We had my dad to thank for this trip. Currently also working in Beijing, he’d previously gone on holidays around China with a Japanese-speaking guide, and this time he’d let his daughter and son-in-law tag along. We admired him for being more ready to break the seasoned traveller’s vow of avoiding guided tours, having recognised the need for logistical support in a country where the language barrier can be absolute and transport systems oblique. “We should do this,” DD and I kept saying to each other as we rejoiced in being taken to the right places at the right time via the right route, before retiring to the right restaurant serving authentic cuisine that didn’t give us stomach upsets.
Not that this stopped DD’s delicate intestines playing up on the flight out, which left dad and I going up the mountain a couple of times on our own. The severity of DD’s state turned out to be a blessing in disguise though, since if he had been just strong enough to come out, he would have been stuck in two-hour-long queues for cable cars and lifts with no toilet in sight. Our guide had warned us of public holiday crowds, but it was still a big downer to be shuffling forward an inch every ten minutes in the rain in badly managed queues four people wide, where if you relaxed for a second three people would squeeze in front. Still, we did some father-and-daughter bonding over a word game that went on way after we lost interest, and dad entertained himself by eating four tea-boiled eggs that he bought off a wandering vendor.
But dad was regretting this moment of desperate distraction a few hours later when, with dry feet and a full stomach, he sat down to a huge spread of Hunan cuisine. Culturally, the Chinese like to cook more than can be eaten as a sign of respect to guests and, according to the guide, they make a good go of finishing it all anyway.

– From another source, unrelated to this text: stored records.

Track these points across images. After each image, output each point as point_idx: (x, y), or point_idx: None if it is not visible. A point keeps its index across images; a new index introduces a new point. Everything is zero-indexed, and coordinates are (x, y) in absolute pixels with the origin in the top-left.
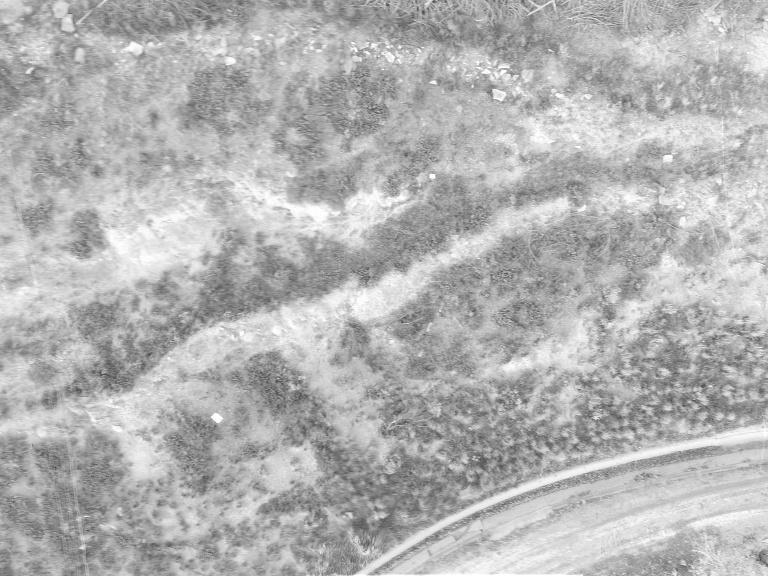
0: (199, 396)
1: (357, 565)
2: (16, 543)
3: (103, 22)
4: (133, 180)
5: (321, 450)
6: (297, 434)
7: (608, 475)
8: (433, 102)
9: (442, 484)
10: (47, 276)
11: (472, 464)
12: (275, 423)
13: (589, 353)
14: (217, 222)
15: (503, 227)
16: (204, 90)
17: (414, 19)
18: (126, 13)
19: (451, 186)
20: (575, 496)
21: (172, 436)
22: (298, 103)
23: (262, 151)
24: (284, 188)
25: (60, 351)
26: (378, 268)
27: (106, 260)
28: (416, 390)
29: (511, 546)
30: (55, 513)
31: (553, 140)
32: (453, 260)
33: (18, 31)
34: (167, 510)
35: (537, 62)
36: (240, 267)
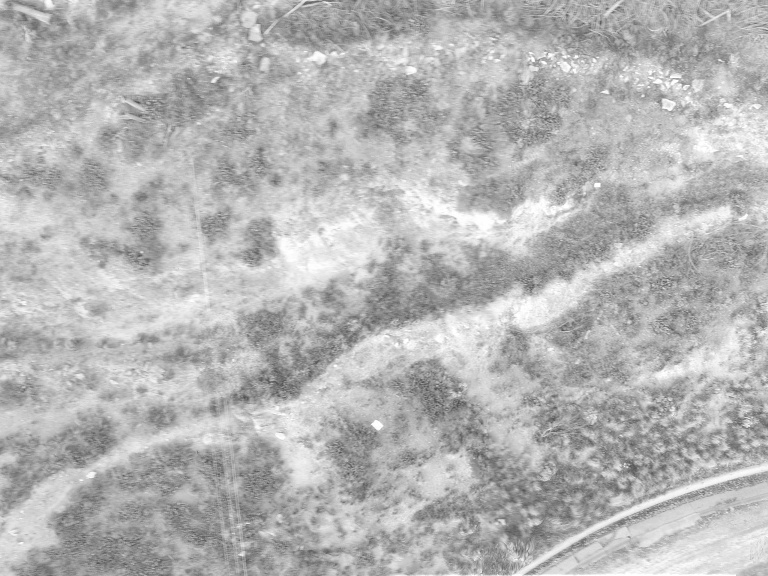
0: (361, 403)
1: (507, 572)
2: (178, 550)
3: (289, 32)
4: (309, 189)
5: (477, 457)
6: (454, 441)
7: (753, 482)
8: (604, 111)
9: (593, 491)
10: (217, 284)
11: (624, 471)
12: (432, 430)
13: (740, 361)
14: (383, 230)
15: (666, 236)
16: (384, 99)
17: (591, 29)
18: (311, 23)
19: (615, 195)
20: (722, 503)
21: (334, 443)
22: (475, 112)
23: (436, 160)
24: (456, 197)
25: (229, 358)
26: (542, 276)
27: (274, 268)
28: (571, 397)
29: (660, 553)
30: (217, 520)
31: (716, 149)
32: (615, 268)
33: (206, 40)
34: (325, 517)
35: (707, 72)
36: (405, 275)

But with DD already out of commission and dad looking queasy, I had a hard time of even making a dent in the feast. This proved the case for most of the meals we had which, though delicious, seemed much too wasteful. This picture was taken at lunch on the final day after we had all eaten ourselves to oblivion, and before they shocked us by bringing yet another dish:
It was perhaps naive of us to use a public holiday to head to such an iconic tourist destination – the guide said Bill Clinton would have visited if the runway at the local airport had been long enough for Air Force One – and maybe we could have done without DD’s stomach troubles. But we know that these things might well happen again on future trips around China, and that it shouldn’t put us off. Zhangjiajie showed us that it’s no good pretending to know China without venturing out of Beijing.